The first few terms are:

#0, 1, 4, 15, 56, 209, 780, 2911, 10864, 40545, 151316, 564719, 2107560, 7865521, 29354524, 109552575, 408855776, 1525870529, 5694626340, 21252634831, 79315912984, 296011017105, 1104728155436, 4122901604639, 15386878263120#

Then let:

#(a, b, c)_n = (a_n, 2a_(n+1), a_(n+2))# for #n = 1,2,3,...#

Then:

#a_n + a_(n+2) = a_n + (4a_(n+1)-a_n) = 4a_(n+1) = 2(2a_(n+1))#

So #a_n, 2a_(n+1), a_(n+2)# are in arithmetic progression.

We find:

#color(blue)(a_n b_n + 1 = (a_(n+1)-a_n)^2)#

#color(blue)(b_n c_n + 1 = (a_(n+2)-a_(n+1))^2)#

#color(blue)(c_n a_n + 1 = a_(n+1)^2)#

#color(white)()#
Proof by induction

#underline("Base case")#

#color(blue)(a_1 b_1 + 1) = 1*8 + 1 = 9 = (4-1)^2 = color(blue)((a_2 - a_1)^2)#

#underline("Induction steps")#

If:

#a_n b_n + 1 = (a_(n+1)-a_n)^2#

This expands to:

#2 a_n a_(n+1) + 1 = a_(n+1)^2-2 a_n a_(n+1) + a_n^2#

So:

#a_(n+1)^2 = 4a_n a_(n+1) - a_n^2 + 1#

#=(4 a_(n+1)-a_n)a_n + 1#

#=a_(n+2) * a_n + 1#

#=c_n a_n + 1#

So:

#color(blue)(a_n b_n + 1 = (a_(n+1)-a_n)^2 => c_n a_n + 1 = a_(n+1)^2)#

If:

#2 a_n a_(n+1) + 1 = (a_(n+1)-a_n)^2#

Then we find:

#(a_(n+2)-a_(n+1))^2#

#=(3a_(n+1)-a_n)^2#

#=9a_(n+1)^2-6a_n a_(n+1)+a_n^2#

#=(8a_(n+1)^2-2a_na_(n+1)+1)+(a_(n+1)^2-4a_na_(n+1)+a_n^2-1)#

#=(2a_(n+1)(4a_(n+1)-a_n)+1)+((a_(n+1)-a_n)^2-(2a_na_(n+1)+1))#

#=2a_(n+1)a_(n+2)+1#

#=b_n c_n+1#

That is:

#color(blue)(a_n b_n + 1 = (a_(n+1)-a_n)^2 => b_n c_n + 1 = (a_(n+2)-a_(n+1))^2)#

Then:

#color(blue)(a_(n+1) b_(n+1) + 1) = b_n c_n + 1 = 2 a_(n+1) a_(n+2) + 1 = color(blue)((a_(n+2)-a_(n+1))^2)#

#color(white)()#
Footnote

Iteratively defined sequences similar to the one for #a_n# above seem to be fairly common when finding sets of numbers with a particular property.

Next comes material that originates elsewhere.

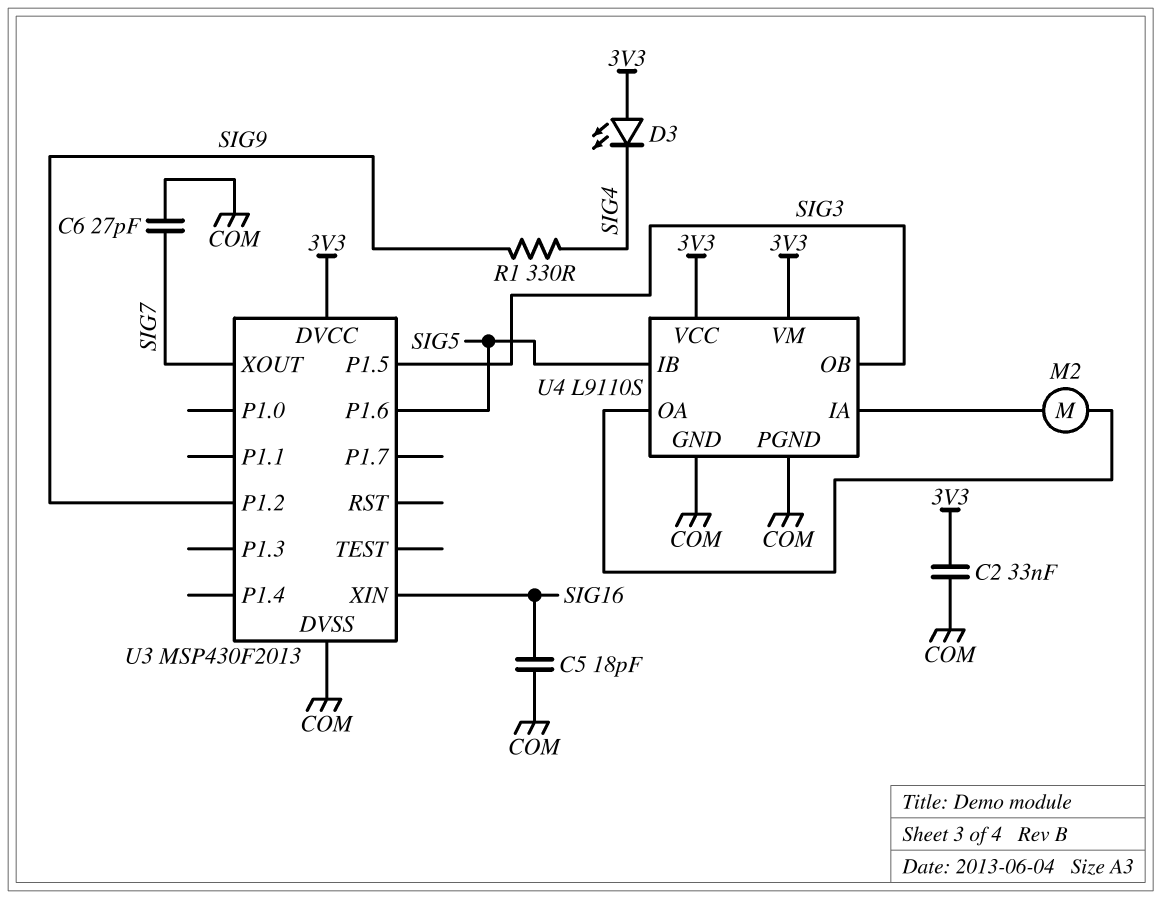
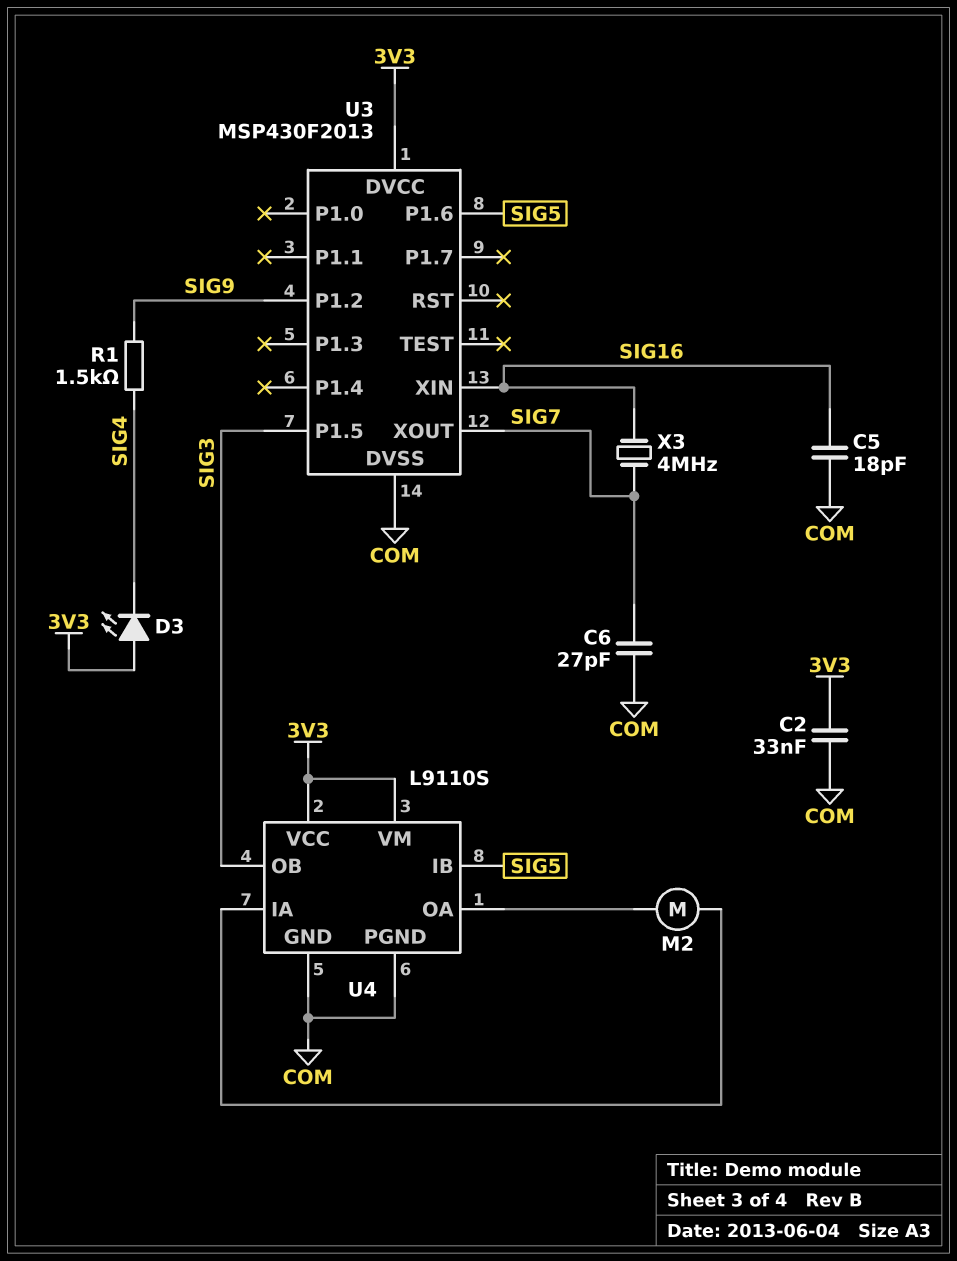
R1: 330 (SIG4, SIG9) -> 1.5k (SIG4, SIG9)
X3: none -> 4MHz (SIG7, SIG16)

For example, the sequence of square roots of triangular square numbers is given by the recurrence relation:

#a_0 = 0#

#a_1 = 1#

#a_(n+1) = 6a_n - a_(n-1)#

The first few elements of this sequence are:

#0, 1, 6, 35, 204, 1189, 6930, 40391, 235416, 1372105, 7997214, 46611179, 271669860, 1583407981, 9228778026, 53789260175#

This is A001109 in the online encyclopedia of integer sequences.